Wednesday, November 21, 2012

The general costs principle of ‘loser pays’ applies in estate litigation

Salter v. Salter, 2009 CanLII 28403 has a useful comment on costs in estate litigation matters (note, I have not "loser pays" applied frequently in estate matters but the case is a useful citation for the principle):

“From a year of acting as administrative judge for the Toronto Region Estates list I have concluded that the message and implications of the McDougald Estate case are not yet fully appreciated. A view persists that estate litigation stands separate and apart from the general civil litigation regime. It does not: estates litigation is a sub-set of civil litigation.
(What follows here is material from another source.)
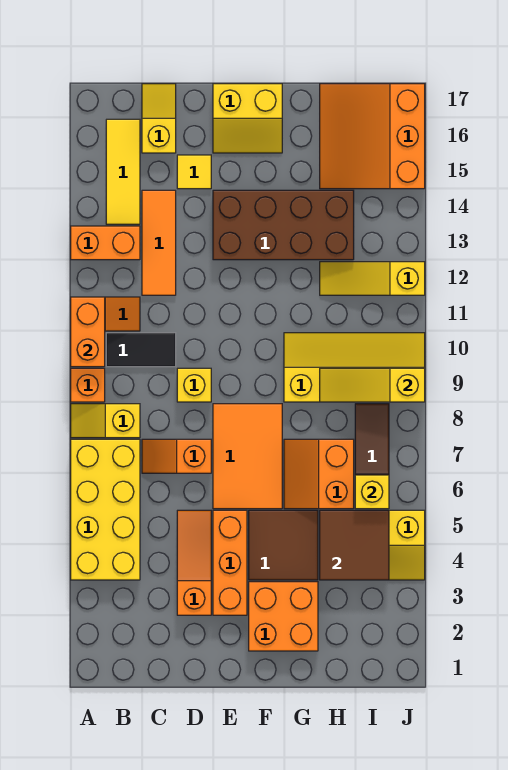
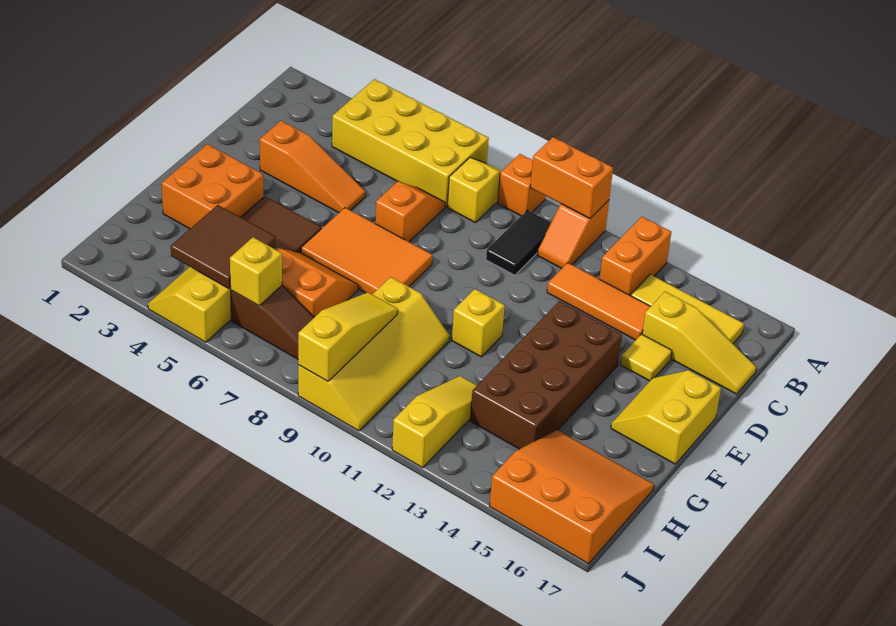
yellow slope C16:C17 level 1 top 16 -> yellow slope C15:C17 level 1 top 15
yellow brick D9 level 1 -> yellow brick F11 level 1
orange brick E3:E5 level 1 -> none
Consequently, the general costs rules for civil litigation apply equally to estates litigation – the loser pays, subject to a court’s consideration of all relevant factors under Rule 57, and subject to the limited exceptions described in McDougald Estate. Parties cannot treat the assets of an estate as a kind of ATM bank machine from which withdrawals automatically flow to fund their litigation. The ‘loser pays’ principle brings needed discipline to civil litigation by requiring parties to assess their personal exposure to costs before launching down the road of a lawsuit or a motion. There is no reason why such discipline should be absent from estate litigation. Quite the contrary. Given the charged emotional dynamics of most pieces of estate litigation, an even greater need exists to impose the discipline of the general costs principle of ‘loser pays’ in order to inject some modicum of reasonableness into decisions about whether to litigate estate-related disputes.”